Le Conseil constitutionnel est le bouclier des droits essentiels de la République
Pour les étudiants en
Interview de M. Jean-Louis Debré, président du Conseil constitutionnel
À l’occasion du cinquième anniversaire de la question prioritaire de constitutionnalité, le président du Conseil constitutionnel, Jean-Louis Debré, confie à la Gazette du Palais son regard sur ce qu’il qualifie de « révolution ». Depuis la suppression des tribunaux maritimes jusqu’à l’application de non bis in idem en droit boursier, en passant par la garde à vue et l’hospitalisation d’office, ce ne sont pas moins de 365 décisions qui ont contribué, depuis 2010, à renforcer les droits et libertés des citoyens.
Gazette du Palais : Vous avez écrit que « la question prioritaire de constitutionnalité est une progression de l’état de droit sans précédent. » En quoi la QPC constitue-t-elle une évolution si importante à vos yeux ?
Jean-Louis Debré : C’est une véritable révolution. Avant la création de cette QPC, il n’y avait pas de contrôle de constitutionnalité une fois que la loi était promulguée. La réforme a donné un droit nouveau au justiciable, celui de vérifier si la loi qui lui est appliquée ne porte pas atteinte à des droits et libertés garantis par la Constitution. Ce faisant, la QPC a remis au sommet de la hiérarchie des normes en France la Constitution, c’est-à-dire la Constitution de 1958, dont le préambule renvoie à la Déclaration des droits de l’Homme et du citoyen de 1789 et au préambule de la Constitution de 1946. La preuve qu’il s’agit bien d’une révolution, c’est qu’en l’espace de cinq ans, le Conseil constitutionnel aura rendu plus de décisions qu’il n’en avait prononcées en quarante-huit ans d’existence. Nous avons rendu 365 décisions depuis le 1er mars 2010 ! Cela montre à quel point cette maison a changé.
Gaz. Pal. : Parmi les 365 décisions rendues depuis 2010, combien ont donné raison au justiciable ?
J.-L. D. : Les statistiques montrent que ce contrôle fonctionne effectivement en pratique. Nous avons prononcé 56,2 % de décisions de conformité, 14,1 % de décisions de conformité sous réserve d’interprétation, 14,6 % de décisions de non-conformité totale et 9 % de non-conformité partielle, le reste étant des décisions de procédure. J’ajoute que notre procédure est rapide. Nous rendons nos décisions dans un délai de 70 jours, nous pouvons même être plus rapides si la situation l’exige. C’est ainsi que nous avons rendu une décision en 13 jours qui portait sur une question de parrainage à l’occasion des dernières élections présidentielles.

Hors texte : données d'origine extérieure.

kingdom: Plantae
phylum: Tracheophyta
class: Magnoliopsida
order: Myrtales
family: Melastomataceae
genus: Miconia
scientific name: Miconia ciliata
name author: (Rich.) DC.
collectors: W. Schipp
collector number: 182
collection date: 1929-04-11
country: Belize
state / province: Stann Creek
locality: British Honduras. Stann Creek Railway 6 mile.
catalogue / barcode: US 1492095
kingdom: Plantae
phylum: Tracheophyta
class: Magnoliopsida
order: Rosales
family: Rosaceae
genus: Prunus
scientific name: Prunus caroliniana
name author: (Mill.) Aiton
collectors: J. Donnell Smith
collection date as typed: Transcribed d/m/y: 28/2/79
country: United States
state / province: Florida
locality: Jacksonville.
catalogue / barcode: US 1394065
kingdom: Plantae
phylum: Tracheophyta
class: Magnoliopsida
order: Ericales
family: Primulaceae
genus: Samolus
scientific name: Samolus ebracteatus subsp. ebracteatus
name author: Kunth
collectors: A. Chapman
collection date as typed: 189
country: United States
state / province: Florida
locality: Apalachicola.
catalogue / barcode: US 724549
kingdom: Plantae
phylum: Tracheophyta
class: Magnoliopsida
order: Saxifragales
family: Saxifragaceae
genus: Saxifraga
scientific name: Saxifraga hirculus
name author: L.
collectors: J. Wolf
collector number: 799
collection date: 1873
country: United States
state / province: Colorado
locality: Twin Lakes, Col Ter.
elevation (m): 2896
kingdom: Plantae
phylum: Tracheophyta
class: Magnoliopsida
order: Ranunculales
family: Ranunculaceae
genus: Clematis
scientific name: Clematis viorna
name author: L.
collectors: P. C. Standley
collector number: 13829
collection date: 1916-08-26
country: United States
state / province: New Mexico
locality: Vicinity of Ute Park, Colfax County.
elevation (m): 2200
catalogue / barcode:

Gaz. Pal. : Lors de la création de la QPC, le législateur a choisi de mettre en place un mécanisme de filtre, avec le risque évoqué à l’époque par les commentateurs que celui-ci ne se transforme en barrage…
J.-L. D. : Sur les 465 QPC reçues à ce jour, 207 nous ont été transmises par le Conseil d'État et 258 par la Cour de cassation. J’estime que le dialogue entre juridictions fonctionne bien, même si sans doute il pourrait être amélioré. Surtout, ce filtre est nécessaire, dans la mesure où le temps de la justice n’est pas celui du juge mais du justiciable, ce qui nous impose de rendre des décisions rapidement. Or, si l’on observe le fonctionnement des juridictions étrangères qui n’ont pas mis en place de filtre, on constate qu’elles rendent leurs décisions dans un délai compris entre 18 mois et 3 ans. On a dénombré 4 000 QPC lors de la première année d’application de la réforme, comment voudriez-vous qu’une petite maison comme celle-ci absorbe un tel volume ? Nous sommes en tout et pour tout 61 personnes, ce qui est exactement le même nombre de fonctionnaires et de membres qu’à l’époque où nous traitions 10 affaires par an. Il faut que cette maison reste de petite dimension, cela évite les erreurs.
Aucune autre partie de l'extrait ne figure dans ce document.